→ Data
—————

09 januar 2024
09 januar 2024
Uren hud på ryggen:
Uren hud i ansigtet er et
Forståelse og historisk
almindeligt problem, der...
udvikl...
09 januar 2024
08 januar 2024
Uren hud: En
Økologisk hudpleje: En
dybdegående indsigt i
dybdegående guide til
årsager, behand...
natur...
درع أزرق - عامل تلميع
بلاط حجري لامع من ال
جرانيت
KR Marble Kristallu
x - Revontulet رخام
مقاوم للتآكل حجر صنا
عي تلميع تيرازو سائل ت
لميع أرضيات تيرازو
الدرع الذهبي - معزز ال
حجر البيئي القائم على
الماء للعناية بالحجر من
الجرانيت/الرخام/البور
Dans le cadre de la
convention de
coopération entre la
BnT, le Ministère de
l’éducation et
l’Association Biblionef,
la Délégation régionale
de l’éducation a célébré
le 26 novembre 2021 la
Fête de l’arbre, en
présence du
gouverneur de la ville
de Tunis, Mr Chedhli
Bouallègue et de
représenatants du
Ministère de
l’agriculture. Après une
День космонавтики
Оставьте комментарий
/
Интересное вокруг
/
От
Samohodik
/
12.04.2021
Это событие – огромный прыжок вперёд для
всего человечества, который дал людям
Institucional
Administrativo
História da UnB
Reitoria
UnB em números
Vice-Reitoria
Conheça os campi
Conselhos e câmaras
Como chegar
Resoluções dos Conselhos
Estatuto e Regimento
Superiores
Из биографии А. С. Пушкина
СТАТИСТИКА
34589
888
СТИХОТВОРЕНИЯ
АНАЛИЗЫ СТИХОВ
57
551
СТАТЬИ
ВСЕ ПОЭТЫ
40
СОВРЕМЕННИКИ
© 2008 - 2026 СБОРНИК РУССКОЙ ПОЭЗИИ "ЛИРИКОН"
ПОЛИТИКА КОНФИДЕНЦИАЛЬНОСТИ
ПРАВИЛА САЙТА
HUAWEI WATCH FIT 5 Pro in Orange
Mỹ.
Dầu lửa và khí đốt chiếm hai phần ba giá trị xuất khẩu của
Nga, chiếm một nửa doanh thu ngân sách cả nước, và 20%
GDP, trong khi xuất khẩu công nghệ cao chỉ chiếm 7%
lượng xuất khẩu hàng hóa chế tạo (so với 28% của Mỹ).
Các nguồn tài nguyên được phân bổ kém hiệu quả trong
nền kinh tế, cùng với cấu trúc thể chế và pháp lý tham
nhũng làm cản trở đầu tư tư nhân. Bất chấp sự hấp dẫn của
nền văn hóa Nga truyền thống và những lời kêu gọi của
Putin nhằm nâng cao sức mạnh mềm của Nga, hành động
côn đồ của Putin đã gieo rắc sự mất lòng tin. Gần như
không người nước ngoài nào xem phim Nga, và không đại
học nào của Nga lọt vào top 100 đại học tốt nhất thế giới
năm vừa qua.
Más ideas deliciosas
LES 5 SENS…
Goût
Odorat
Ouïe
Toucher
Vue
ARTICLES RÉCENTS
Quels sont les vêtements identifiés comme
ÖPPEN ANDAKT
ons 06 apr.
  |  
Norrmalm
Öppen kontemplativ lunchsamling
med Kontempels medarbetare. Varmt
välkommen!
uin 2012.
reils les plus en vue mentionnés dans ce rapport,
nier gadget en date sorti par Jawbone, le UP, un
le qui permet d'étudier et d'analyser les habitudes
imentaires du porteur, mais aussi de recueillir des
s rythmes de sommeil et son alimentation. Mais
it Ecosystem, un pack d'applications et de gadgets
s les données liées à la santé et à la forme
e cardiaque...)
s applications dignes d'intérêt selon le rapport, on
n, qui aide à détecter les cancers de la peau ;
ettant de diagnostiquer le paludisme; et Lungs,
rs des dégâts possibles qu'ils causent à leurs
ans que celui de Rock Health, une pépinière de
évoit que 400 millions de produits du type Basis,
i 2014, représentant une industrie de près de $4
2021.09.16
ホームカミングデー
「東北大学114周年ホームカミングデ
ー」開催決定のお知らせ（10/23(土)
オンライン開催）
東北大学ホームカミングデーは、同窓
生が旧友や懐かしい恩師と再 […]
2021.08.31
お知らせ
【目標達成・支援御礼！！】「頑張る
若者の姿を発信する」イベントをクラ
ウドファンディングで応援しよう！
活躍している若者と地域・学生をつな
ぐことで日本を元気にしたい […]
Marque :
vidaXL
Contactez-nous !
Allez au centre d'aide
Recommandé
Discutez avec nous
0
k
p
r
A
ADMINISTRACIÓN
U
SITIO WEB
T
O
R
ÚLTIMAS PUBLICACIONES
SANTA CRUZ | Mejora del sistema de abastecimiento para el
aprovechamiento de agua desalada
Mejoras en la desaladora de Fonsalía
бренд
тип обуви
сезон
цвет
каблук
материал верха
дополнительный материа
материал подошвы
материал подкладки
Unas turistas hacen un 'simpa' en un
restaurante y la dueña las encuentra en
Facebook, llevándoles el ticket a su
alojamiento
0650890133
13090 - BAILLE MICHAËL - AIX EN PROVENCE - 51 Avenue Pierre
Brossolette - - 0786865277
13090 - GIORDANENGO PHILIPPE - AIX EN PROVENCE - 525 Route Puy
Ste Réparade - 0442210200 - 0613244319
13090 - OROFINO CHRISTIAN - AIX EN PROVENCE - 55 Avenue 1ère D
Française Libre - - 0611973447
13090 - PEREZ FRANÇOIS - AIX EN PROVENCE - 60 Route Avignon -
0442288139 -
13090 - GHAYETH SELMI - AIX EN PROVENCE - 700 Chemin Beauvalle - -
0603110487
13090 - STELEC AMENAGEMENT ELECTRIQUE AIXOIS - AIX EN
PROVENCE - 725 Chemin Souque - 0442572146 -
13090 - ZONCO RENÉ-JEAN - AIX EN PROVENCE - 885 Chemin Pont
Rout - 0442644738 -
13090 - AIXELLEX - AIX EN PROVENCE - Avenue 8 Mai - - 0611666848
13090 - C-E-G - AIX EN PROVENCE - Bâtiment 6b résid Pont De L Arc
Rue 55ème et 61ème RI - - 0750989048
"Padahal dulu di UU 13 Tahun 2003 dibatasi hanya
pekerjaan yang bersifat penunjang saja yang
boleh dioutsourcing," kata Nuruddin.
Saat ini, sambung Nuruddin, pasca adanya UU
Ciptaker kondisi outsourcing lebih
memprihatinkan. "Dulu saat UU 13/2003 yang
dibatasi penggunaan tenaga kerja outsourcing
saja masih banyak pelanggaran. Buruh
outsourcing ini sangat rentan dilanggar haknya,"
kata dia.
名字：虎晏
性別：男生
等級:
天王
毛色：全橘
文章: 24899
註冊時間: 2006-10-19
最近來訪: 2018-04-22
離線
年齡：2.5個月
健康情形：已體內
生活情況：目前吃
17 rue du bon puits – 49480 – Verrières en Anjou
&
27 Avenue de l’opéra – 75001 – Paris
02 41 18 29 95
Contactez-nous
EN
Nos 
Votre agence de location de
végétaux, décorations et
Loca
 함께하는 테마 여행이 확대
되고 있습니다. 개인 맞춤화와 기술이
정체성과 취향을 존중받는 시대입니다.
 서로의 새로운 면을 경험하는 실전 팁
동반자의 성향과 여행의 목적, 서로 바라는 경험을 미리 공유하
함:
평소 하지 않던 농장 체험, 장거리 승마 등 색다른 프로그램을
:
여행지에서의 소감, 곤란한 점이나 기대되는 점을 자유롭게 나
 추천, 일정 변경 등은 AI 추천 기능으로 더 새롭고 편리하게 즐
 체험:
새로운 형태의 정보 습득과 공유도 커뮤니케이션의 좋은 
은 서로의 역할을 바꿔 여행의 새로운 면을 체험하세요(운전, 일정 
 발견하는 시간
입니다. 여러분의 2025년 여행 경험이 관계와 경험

—————

→ Exercise
Could you quote the listing above word for word, starting at its first line and ending at the line that contains "le 26 novembre 2021 la", with both of those lines included?

→ Task solution
09 januar 2024
09 januar 2024
Uren hud på ryggen:
Uren hud i ansigtet er et
Forståelse og historisk
almindeligt problem, der...
udvikl...
09 januar 2024
08 januar 2024
Uren hud: En
Økologisk hudpleje: En
dybdegående indsigt i
dybdegående guide til
årsager, behand...
natur...
درع أزرق - عامل تلميع
بلاط حجري لامع من ال
جرانيت
KR Marble Kristallu
x - Revontulet رخام
مقاوم للتآكل حجر صنا
عي تلميع تيرازو سائل ت
لميع أرضيات تيرازو
الدرع الذهبي - معزز ال
حجر البيئي القائم على
الماء للعناية بالحجر من
الجرانيت/الرخام/البور
Dans le cadre de la
convention de
coopération entre la
BnT, le Ministère de
l’éducation et
l’Association Biblionef,
la Délégation régionale
de l’éducation a célébré
le 26 novembre 2021 la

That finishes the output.